Straathoek doo-wop, muziektheater en nachtclubjazz konden allemaal profiteren van timbales, naar zijn mening. Iemand moest de mensen gewoon laten zien hoe het moest. Dit is precies waarom Uno Dos Tres 1•2•3 niet zomaar een ander coversalbum van een jazzact met Billboard-ambities is. Het is een intentieverklaring, eentje die niet gedaan had kunnen worden als het voornamelijk bestond uit gemakkelijk verkeerd geïnterpreteerde originele of zelfs inventief herziene Cubaanse nummers. Bobo moest absoluut vertrouwen op standards en eigentijdse pophits om zich los te maken van de vooringenomenheid en stereotypen rondom zijn muziek. Of hij hier zijn punt bewees blijft ter subjectieve interpretatie, maar gezien de kaliber van deze dozijn nummers, verdiende hij het recht om het te proberen.

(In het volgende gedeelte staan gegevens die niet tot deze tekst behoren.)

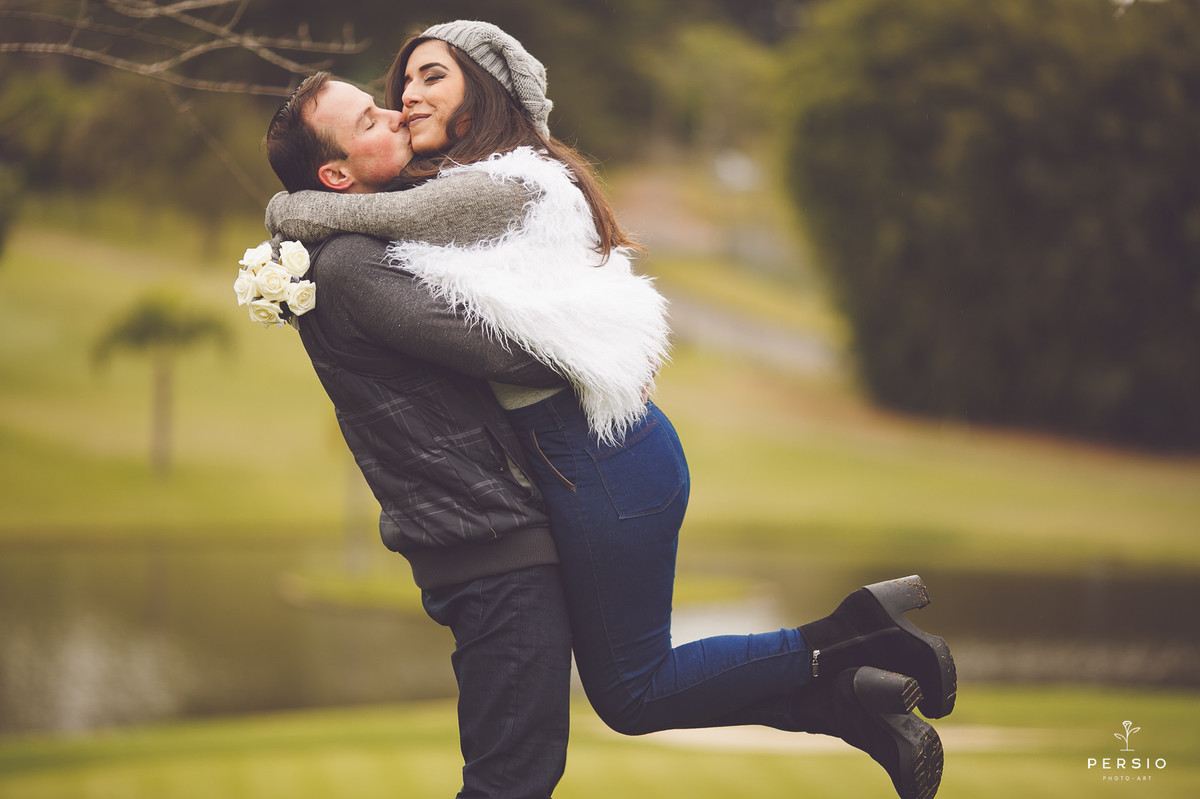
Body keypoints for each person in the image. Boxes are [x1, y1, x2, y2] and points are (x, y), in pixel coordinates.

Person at [263, 21, 955, 799]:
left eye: (431, 80)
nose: (404, 103)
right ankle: (850, 696)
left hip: (597, 457)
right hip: (588, 454)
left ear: (484, 91)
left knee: (633, 688)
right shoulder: (448, 189)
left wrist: (298, 215)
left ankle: (851, 634)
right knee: (632, 694)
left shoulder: (505, 183)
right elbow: (398, 232)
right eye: (396, 92)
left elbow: (417, 262)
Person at [261, 74, 575, 799]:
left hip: (483, 540)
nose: (396, 110)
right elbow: (502, 348)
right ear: (337, 175)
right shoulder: (352, 267)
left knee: (517, 773)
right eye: (368, 119)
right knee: (511, 780)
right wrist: (609, 351)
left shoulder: (365, 238)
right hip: (489, 545)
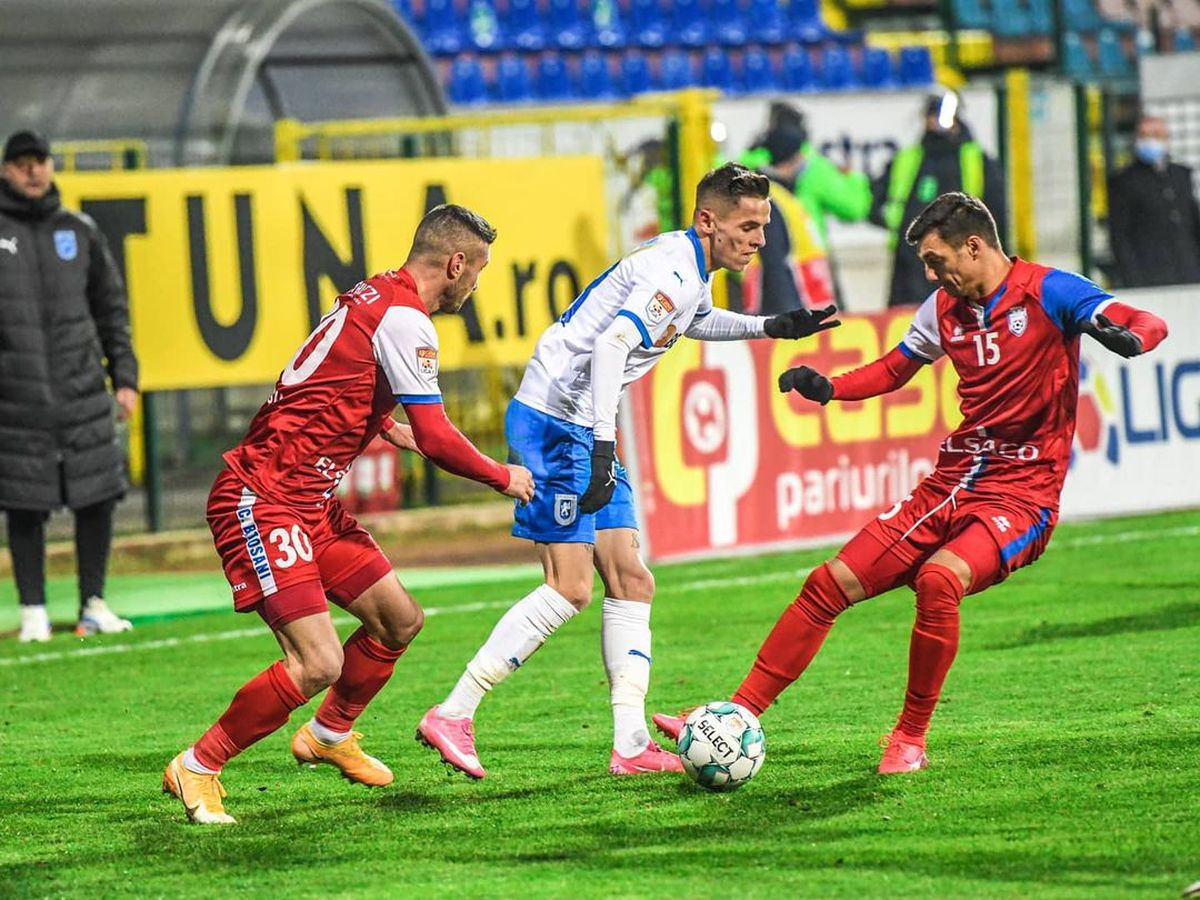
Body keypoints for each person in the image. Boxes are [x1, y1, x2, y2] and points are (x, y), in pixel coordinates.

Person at [653, 192, 1168, 774]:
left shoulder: (1050, 291)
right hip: (949, 484)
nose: (928, 273)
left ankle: (909, 738)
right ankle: (735, 714)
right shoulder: (943, 307)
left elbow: (1141, 319)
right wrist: (830, 388)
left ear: (974, 246)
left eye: (934, 257)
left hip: (1023, 498)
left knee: (938, 580)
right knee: (829, 583)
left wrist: (1134, 337)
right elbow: (895, 369)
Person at [416, 163, 840, 779]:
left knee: (631, 580)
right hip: (557, 422)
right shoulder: (673, 268)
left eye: (763, 226)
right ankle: (453, 712)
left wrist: (770, 327)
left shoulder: (689, 268)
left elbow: (692, 319)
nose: (758, 239)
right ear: (708, 221)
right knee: (570, 587)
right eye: (748, 226)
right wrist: (603, 447)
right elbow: (614, 344)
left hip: (582, 426)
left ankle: (632, 743)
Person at [162, 204, 535, 824]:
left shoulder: (374, 293)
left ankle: (329, 734)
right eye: (479, 272)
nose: (477, 286)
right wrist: (502, 476)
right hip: (264, 498)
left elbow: (329, 373)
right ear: (456, 263)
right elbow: (439, 437)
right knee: (318, 662)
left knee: (399, 620)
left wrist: (379, 422)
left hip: (309, 501)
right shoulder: (408, 319)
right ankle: (199, 765)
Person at [0, 129, 139, 642]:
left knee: (96, 496)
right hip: (16, 395)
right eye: (21, 163)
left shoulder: (79, 231)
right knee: (25, 503)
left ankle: (92, 604)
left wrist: (124, 377)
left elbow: (112, 310)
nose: (33, 170)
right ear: (6, 170)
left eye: (40, 161)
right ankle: (33, 611)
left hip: (81, 389)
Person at [871, 92, 1007, 307]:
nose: (934, 121)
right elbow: (873, 199)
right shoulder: (906, 159)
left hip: (962, 260)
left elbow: (997, 213)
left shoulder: (975, 159)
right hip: (911, 263)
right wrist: (894, 224)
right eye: (931, 114)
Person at [1107, 114, 1200, 288]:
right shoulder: (1124, 180)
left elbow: (1192, 222)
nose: (1150, 141)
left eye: (1156, 135)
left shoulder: (1181, 175)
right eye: (1144, 135)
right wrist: (1132, 277)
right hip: (1149, 275)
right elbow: (1119, 235)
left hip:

Gary Suarez is geboren, getogen en nog steeds woonachtig in New York City. Hij schrijft over muziek en cultuur voor verschillende publicaties. Sinds 1999 zijn zijn werken verschenen in diverse media, waaronder Forbes, High Times, Rolling Stone, Vice en Vulture. In 2020 richtte hij de onafhankelijke hip-hop nieuwsbrief en podcast Cabbages op.